Rural teachers attend a meeting at a blockade point demanding quick presidential elections that have been postponed due to COVID-19, in El Alto, on the outskirts of La Paz, Bolivia, August 13, 2020. /Reuters
Bolivia's caretaker government on Thursday enacted a law that mandates a delayed presidential election will be held on October 18 as scheduled, despite opposition calls for it to be moved earlier.
The law would impose criminal penalties on any effort to change the date.
Bolivia's electoral tribunal in July pushed the election to October 18 due to the coronavirus pandemic, but supporters of Morales are demanding the vote be held on September 6. The dispute has prompted protests and roadblocks.

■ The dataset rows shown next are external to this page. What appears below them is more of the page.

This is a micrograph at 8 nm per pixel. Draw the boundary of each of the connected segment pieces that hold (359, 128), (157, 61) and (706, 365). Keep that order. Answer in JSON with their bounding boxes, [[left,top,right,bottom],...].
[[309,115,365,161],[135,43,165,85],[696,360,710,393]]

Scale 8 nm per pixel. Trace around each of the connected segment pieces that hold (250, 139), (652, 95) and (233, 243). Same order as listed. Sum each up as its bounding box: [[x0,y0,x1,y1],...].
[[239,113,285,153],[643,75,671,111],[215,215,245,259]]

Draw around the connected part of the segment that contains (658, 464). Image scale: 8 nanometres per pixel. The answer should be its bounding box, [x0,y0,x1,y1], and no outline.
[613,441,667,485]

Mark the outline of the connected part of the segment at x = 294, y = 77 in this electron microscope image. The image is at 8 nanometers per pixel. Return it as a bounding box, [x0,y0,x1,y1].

The new law was swiftly rejected by the powerful Bolivian Workers' Center (COB), an umbrella group representing various industries. Top COB leader Juan Carlos Huarachi said the law had "never been agreed with the people."
The United Nations and the European Union, in a joint statement, expressed support for the October date.
Bolivia had previously gone through a major political crisis that saw civil protests forcing Evo Morales to step down as president in November 2019.
Following that, the second vice president of the Senate, opposition senator Jeanine Anez, took over at the helm of an interim government on November 12, as she was next in line for the presidency after a vacuum had been left following a string of resignations.
The upcoming election's main contenders are Morales' Movement for Socialism (MAS) party and a fragmented conservative opposition, including Anez, whose interim term will end when new elections take place.